Наконец-то я увижу Нюрнберг. Наконец-то перестану быть «следственным материалом», который содержат в комнате для свидетелей, лишенный свободы передвижения. Сама пойду куда глаза глядят! Все равно куда, пусть улицы поведут меня своим путем, лишь бы их заливало солнце, таял снег, дул теплый ветерок.
Я иду. Дорога направо, мимо развалин замка, вдоль рва, ведет к массивному зданию Трибунала. Прямо перед собой вижу разбросанные вдоль железнодорожных путей черные, замызганные дома.
Значит, налево! Разумеется, какая удача: прямо от вокзальной площади начинается, блестя асфальтом, совершенно пустая дорога, я могу идти в свое удовольствие, широко шагая, чувствуя, как ветер играет моими волосами, как ласкается солнце — а ведь еще февраль! Прав был Себастьян Вежбица, говоря о первом вылете пчел. Канун весны. Канун весны в Нюрнберге. Над асфальтом поднимается легкий пар, шоссе высыхает, теряет блеск, но тем сильнее манит в путь.
Мне не нужно оглядываться, потому что знаю, за мной никого нет, слышу только собственные ритмичные шаги, не стучит подкованными башмаками эсэсовец, не шлепает лапами немецкая овчарка, идеально выдрессированная, как и ее хозяин. Я свободна, могу танцевать и петь, если захочу. Я ускоряю шаг, и это меня безумно радует.
Те остались сидеть на скамье подсудимых, убежденные в собственной невиновности, отведя от себя все обвинения.
Черная тля на нашей земле. Представители идеологии третьего рейха. Гуляя на солнце, мне хотелось бы выбросить из памяти эти маски, вперившие глаза в судейский стол, в свое будущее. Мне хотелось бы отдалиться от них не только физически, но и мысленно. За спиной остались крупные, тяжелые черты Геринга рядом с крошечным, обезьяньим, удивительно волосатым личиком Гесса.
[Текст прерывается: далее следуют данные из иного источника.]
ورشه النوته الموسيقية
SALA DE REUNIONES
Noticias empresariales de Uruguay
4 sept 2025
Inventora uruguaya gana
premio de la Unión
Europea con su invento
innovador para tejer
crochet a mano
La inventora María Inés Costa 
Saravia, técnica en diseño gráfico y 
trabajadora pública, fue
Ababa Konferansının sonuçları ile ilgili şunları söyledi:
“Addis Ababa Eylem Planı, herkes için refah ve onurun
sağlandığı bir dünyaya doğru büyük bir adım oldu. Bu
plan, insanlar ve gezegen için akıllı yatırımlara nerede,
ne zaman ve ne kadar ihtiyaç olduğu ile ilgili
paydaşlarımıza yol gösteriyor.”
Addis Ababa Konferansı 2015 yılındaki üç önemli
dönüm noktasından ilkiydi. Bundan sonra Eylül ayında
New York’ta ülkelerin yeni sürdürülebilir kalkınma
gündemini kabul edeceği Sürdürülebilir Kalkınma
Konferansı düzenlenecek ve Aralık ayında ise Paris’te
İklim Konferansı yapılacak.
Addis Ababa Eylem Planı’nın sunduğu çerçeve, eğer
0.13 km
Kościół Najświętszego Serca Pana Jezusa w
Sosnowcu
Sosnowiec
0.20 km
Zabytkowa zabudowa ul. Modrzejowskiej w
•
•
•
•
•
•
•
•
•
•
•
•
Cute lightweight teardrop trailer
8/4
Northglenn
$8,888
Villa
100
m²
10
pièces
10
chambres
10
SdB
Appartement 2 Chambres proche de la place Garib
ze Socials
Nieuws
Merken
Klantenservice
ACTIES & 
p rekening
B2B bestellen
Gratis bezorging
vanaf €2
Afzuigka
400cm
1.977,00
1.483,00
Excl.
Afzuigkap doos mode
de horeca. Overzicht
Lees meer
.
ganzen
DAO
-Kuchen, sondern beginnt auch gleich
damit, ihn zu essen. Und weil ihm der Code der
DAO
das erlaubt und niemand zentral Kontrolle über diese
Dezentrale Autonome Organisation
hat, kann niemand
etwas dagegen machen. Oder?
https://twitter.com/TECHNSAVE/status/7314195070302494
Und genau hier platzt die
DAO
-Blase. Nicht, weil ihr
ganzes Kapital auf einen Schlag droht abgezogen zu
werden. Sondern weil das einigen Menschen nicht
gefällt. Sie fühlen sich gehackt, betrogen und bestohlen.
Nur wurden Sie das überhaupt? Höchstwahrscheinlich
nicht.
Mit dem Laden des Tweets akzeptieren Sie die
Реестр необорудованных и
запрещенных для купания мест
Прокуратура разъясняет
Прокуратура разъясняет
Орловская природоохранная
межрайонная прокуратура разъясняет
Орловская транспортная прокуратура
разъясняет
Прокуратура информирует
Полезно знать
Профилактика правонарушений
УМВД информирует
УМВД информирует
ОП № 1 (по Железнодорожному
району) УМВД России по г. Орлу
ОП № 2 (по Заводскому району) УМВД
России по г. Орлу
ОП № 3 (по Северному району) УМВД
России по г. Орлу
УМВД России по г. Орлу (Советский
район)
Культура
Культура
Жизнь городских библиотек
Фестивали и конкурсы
Там остались Риббентроп, Кальтенбруннер, Кейтель, Розенберг, Франк, рядом с ним Фрик, Штрейхер, Функ и Шахт, обвисший, как старый охотничий пес, уже непригодный для охоты.
Остался еще второй ряд восковых фигур гитлеровских главарей, которые когда-то были нормальными людьми и могли бы ими остаться: Дениц (гросс-адмирал!), Редер, Ширах, Заукель, Йодль, Папен, Зейс-Инкварт, Шпеер, Нейрат, и последний из них — Фриче. Невиновные. Все невиновные. Каждый из них вставал по очереди и на вопрос председателя Трибунала отвечал:
— Unschuldig! — Невиновен!
Я забуду об их существовании, каждый шаг очищает мои мысли, нарыв вскрыт, гитлеризма больше не будет, страшный сон прервался, закон возвел барьеры перед геноцидом. Забыть, как можно скорее забыть. Уйти как можно дальше.